§ The task
Within the entries below, find the portion that opens with the line containing "- black fabric piece <box>250,284,302,332</box>" and closes with the line containing "- smartphone <box>722,516,826,628</box>". Retype that portion exactly and only.

§ Data section
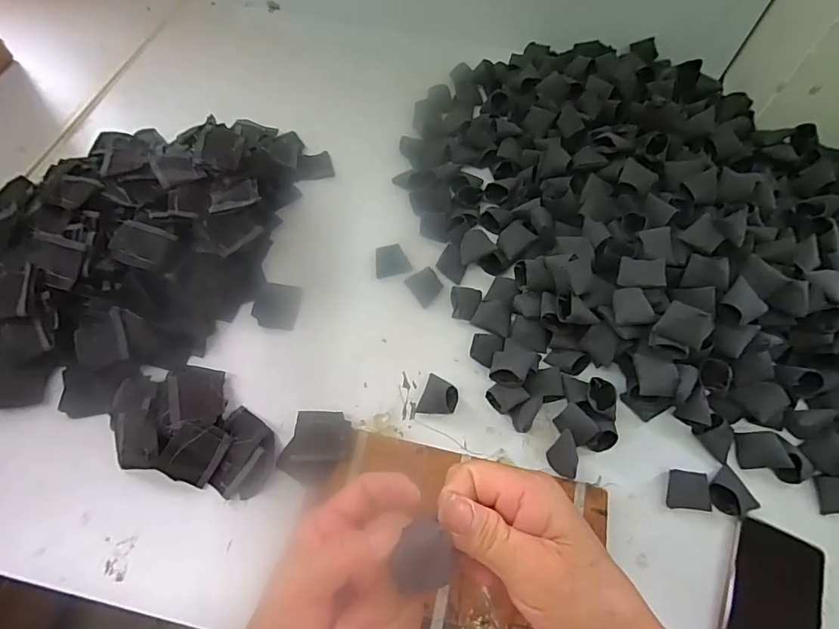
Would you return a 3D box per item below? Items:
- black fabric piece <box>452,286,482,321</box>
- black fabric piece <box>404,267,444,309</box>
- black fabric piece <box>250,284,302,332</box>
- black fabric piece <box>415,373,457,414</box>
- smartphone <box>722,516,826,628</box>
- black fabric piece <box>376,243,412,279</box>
[{"bbox_3d":[0.052,-0.014,0.525,0.034,0.009,0.041,13,62,5],"label":"black fabric piece"},{"bbox_3d":[0.008,-0.034,0.530,0.035,0.012,0.042,-29,66,-16],"label":"black fabric piece"},{"bbox_3d":[-0.162,-0.010,0.520,0.048,0.004,0.056,11,62,-12],"label":"black fabric piece"},{"bbox_3d":[0.021,0.082,0.464,0.036,0.029,0.041,19,62,8],"label":"black fabric piece"},{"bbox_3d":[0.299,0.264,0.384,0.076,0.014,0.157,24,63,10],"label":"smartphone"},{"bbox_3d":[-0.032,-0.065,0.543,0.041,0.025,0.031,-7,62,-6],"label":"black fabric piece"}]

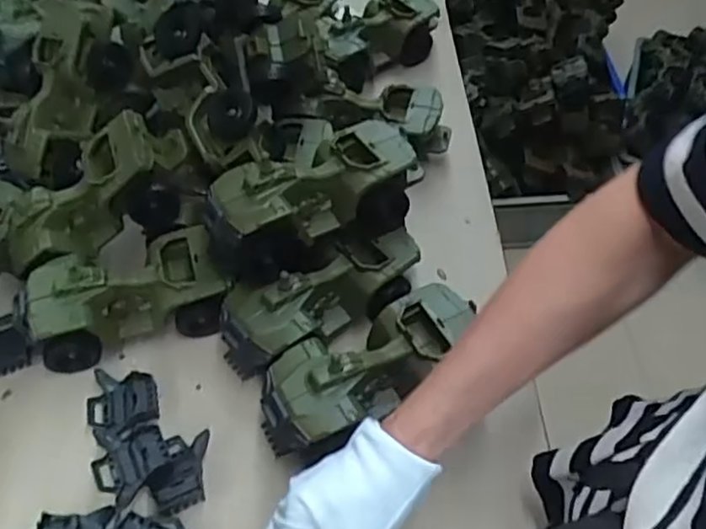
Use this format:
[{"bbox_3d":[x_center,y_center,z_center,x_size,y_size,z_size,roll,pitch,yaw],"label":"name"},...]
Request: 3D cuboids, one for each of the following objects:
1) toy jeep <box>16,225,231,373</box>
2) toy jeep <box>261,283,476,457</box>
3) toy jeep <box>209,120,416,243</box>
[{"bbox_3d":[-0.201,0.030,0.584,0.174,0.080,0.083,-13,54,-10],"label":"toy jeep"},{"bbox_3d":[0.015,0.089,0.543,0.188,0.077,0.085,-28,58,-20],"label":"toy jeep"},{"bbox_3d":[-0.035,-0.060,0.577,0.176,0.076,0.080,-21,56,-16],"label":"toy jeep"}]

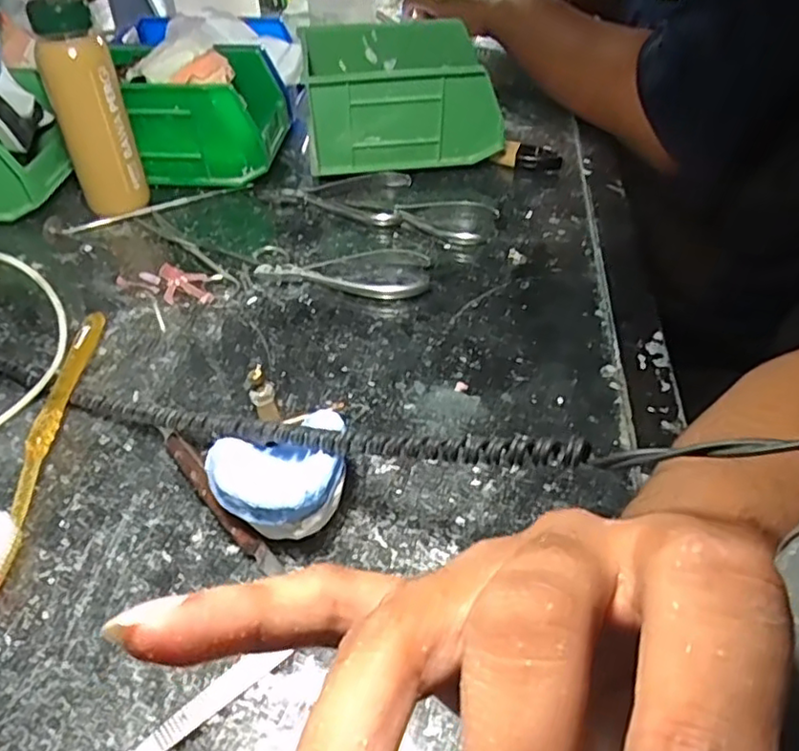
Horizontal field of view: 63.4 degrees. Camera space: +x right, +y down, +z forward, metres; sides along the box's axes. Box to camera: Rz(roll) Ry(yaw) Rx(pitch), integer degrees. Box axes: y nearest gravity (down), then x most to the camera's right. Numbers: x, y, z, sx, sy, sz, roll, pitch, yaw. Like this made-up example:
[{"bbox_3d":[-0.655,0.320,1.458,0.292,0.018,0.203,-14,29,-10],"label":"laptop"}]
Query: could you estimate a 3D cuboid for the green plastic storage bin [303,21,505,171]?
[{"bbox_3d":[0.004,-0.240,0.575,0.167,0.103,0.104,-2,43,-2],"label":"green plastic storage bin"}]

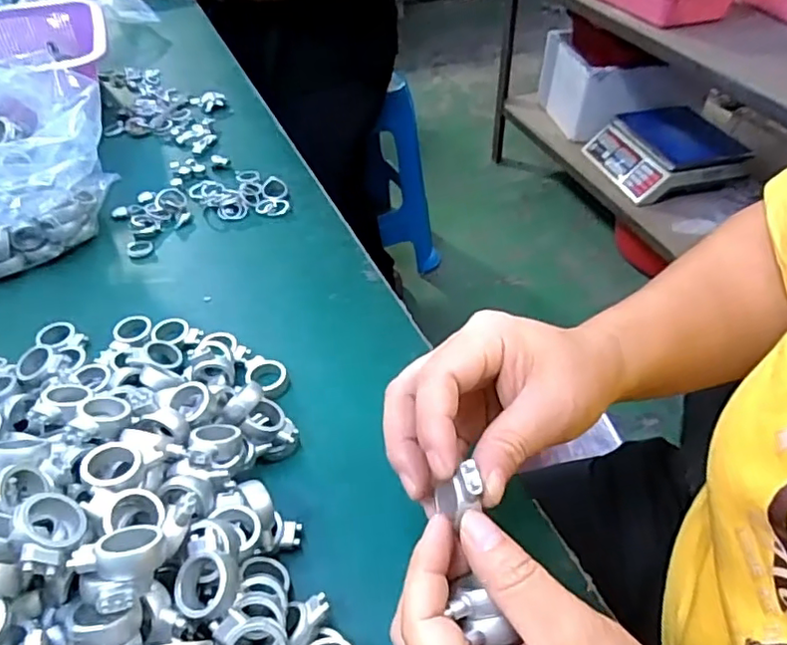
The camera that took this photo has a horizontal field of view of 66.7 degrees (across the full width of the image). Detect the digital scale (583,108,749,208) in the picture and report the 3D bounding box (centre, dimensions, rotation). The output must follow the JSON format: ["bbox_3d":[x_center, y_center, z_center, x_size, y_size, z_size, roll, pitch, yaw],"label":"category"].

§ Output for this task
- black fabric piece <box>250,284,302,332</box>
- black fabric piece <box>415,373,457,414</box>
- smartphone <box>722,516,826,628</box>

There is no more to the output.